Judges Give La Guardia Fliers The Bird

April 10, 2013
Waste-transfer facility to be built near airport may attract hungry birds.

La Guardia Airport is one step closer to getting a new waste-transfer facility that will attract the type of birds that cause plane crashes, opponents warned yesterday.

"If you have one catastrophic bird strike where people died, people are going to stop coming" to La Guardia, said Ken Paskar, whose nonprofit, Friends of La Guardia Airport, lost a court fight yesterday to halt the nearly $200 million project.

Paskar complains that the North Shore Marine Transfer Station will attract birds looking for food.

The facility is being built in College Point, about 2,200 feet across Flushing Bay from Runway 31.

In 2010, the FAA said in a letter that the facility posed no danger. Paskar's group had asked the 2nd Circuit Court of Appeals to possibly overturn that finding.
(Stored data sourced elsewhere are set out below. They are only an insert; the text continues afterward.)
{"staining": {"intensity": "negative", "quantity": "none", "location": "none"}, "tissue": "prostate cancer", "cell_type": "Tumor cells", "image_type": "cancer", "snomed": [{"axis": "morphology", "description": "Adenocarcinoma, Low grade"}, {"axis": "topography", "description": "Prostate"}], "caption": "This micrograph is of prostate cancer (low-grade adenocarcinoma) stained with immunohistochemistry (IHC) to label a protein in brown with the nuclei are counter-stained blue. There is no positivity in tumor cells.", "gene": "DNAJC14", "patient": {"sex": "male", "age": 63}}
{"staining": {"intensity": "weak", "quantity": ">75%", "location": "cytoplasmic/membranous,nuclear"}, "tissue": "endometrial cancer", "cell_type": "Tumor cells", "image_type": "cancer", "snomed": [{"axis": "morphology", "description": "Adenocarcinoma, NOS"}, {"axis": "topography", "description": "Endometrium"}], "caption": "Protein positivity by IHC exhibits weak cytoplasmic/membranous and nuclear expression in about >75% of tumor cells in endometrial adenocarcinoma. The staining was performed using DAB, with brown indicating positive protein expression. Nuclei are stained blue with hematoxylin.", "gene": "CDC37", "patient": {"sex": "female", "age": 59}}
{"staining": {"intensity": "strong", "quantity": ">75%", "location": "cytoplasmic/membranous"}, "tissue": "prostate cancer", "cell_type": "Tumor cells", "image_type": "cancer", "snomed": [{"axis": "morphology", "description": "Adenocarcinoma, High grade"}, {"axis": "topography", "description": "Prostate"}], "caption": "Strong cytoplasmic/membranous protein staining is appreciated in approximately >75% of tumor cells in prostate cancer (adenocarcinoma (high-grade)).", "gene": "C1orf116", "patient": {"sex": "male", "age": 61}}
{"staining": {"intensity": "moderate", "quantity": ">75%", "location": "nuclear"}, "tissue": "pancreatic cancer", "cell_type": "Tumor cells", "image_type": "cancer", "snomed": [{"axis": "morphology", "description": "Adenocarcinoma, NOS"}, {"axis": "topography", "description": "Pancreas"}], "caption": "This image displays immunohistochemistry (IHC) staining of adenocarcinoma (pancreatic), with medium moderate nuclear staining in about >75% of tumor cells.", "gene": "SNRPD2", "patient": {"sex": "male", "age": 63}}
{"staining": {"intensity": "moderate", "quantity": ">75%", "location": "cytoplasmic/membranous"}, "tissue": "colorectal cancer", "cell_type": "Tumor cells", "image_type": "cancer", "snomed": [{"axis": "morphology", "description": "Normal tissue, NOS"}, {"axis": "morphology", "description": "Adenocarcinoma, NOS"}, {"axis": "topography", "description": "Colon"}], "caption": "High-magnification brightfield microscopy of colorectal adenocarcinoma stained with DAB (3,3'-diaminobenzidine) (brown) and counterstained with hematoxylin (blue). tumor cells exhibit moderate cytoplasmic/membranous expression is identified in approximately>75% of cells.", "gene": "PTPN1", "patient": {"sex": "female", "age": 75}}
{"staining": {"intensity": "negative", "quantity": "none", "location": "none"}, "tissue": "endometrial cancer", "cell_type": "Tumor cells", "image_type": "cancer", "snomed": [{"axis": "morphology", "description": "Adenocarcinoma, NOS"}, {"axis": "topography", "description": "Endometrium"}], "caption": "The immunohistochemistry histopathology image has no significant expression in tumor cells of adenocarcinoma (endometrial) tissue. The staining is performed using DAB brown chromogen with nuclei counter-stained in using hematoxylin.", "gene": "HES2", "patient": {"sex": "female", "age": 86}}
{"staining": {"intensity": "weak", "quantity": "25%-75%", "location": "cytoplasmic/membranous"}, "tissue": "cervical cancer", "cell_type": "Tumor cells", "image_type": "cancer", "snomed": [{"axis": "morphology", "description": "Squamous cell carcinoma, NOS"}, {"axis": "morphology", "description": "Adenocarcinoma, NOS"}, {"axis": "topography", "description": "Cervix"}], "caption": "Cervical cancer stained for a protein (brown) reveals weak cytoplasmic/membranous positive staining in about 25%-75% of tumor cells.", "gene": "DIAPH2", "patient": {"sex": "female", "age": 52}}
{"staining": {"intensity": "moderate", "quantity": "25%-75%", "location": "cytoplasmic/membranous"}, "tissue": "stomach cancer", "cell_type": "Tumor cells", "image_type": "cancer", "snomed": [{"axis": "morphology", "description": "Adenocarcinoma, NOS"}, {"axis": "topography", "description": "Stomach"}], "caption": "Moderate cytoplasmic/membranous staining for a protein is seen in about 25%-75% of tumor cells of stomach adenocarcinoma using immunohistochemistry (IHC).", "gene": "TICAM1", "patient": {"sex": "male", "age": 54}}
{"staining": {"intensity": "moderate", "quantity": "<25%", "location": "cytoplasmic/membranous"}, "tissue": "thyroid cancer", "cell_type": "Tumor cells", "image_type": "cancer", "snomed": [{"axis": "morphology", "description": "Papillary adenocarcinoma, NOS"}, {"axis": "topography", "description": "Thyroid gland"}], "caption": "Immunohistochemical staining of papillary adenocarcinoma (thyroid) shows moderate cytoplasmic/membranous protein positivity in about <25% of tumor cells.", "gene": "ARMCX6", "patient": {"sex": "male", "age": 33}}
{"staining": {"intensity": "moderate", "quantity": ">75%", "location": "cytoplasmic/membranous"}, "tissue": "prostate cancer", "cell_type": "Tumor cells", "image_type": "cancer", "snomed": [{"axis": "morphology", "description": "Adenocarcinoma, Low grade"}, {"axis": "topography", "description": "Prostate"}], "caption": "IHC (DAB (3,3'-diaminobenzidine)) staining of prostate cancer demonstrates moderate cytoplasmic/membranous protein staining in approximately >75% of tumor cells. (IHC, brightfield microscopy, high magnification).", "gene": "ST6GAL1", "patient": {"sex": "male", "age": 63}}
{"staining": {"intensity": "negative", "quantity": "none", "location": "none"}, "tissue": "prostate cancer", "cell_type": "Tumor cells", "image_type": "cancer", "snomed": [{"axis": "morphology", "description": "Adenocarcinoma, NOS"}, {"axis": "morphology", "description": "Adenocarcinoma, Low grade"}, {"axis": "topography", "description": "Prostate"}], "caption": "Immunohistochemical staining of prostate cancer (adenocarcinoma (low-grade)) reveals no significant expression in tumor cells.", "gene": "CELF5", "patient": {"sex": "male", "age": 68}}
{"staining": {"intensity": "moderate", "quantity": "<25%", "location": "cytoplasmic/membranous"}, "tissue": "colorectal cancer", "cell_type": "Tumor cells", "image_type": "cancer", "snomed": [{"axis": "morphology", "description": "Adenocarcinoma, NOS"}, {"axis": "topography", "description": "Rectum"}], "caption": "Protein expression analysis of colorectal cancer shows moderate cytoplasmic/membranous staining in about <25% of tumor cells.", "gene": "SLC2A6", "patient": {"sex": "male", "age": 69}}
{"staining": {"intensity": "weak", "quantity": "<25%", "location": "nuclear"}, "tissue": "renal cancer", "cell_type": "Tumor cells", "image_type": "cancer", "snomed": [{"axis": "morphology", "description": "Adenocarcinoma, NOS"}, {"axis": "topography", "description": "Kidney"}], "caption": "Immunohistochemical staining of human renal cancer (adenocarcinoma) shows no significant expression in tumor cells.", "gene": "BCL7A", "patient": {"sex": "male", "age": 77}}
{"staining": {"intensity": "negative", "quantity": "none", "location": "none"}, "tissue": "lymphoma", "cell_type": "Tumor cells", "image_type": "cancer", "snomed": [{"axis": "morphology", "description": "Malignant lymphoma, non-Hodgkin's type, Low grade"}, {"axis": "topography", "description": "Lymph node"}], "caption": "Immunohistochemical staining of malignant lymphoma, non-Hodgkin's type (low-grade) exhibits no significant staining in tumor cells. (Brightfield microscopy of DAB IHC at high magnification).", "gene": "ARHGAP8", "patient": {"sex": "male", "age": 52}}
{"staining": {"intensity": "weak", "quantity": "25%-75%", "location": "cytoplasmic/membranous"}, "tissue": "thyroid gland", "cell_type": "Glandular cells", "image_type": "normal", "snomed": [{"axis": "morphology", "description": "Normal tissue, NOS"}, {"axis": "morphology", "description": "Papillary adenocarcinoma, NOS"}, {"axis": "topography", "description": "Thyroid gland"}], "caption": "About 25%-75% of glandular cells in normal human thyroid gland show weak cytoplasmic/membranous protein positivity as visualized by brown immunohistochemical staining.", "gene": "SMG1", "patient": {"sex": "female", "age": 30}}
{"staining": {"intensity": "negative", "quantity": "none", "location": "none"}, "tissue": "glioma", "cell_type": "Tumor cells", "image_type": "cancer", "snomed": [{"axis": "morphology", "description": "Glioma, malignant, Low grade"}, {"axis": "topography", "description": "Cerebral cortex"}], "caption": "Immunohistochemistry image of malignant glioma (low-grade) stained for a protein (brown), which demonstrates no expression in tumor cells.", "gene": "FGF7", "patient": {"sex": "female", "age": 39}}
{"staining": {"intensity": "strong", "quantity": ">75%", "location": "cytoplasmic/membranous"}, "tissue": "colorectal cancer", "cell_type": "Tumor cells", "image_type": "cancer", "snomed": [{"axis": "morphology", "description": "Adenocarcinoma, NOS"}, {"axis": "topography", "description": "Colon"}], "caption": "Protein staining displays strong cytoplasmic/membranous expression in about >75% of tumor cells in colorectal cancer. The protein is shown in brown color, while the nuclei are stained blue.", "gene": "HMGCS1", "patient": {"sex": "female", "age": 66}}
The judges ruled yesterday that they lacked jurisdiction to rule on the letter, and dismissed the case.

A Canada goose crippled US Airways Flight 1549 on takeoff from La Guardia on Jan. 15, 2009.

Capt. Chesley Sullenberger miraculously crash- landed that plane in the Hudson River without any fatalities.

Sullenberger last night told The Post the appeals court's ruling was "disappointing," and he ripped the proposed location of the facility as "a terrible idea."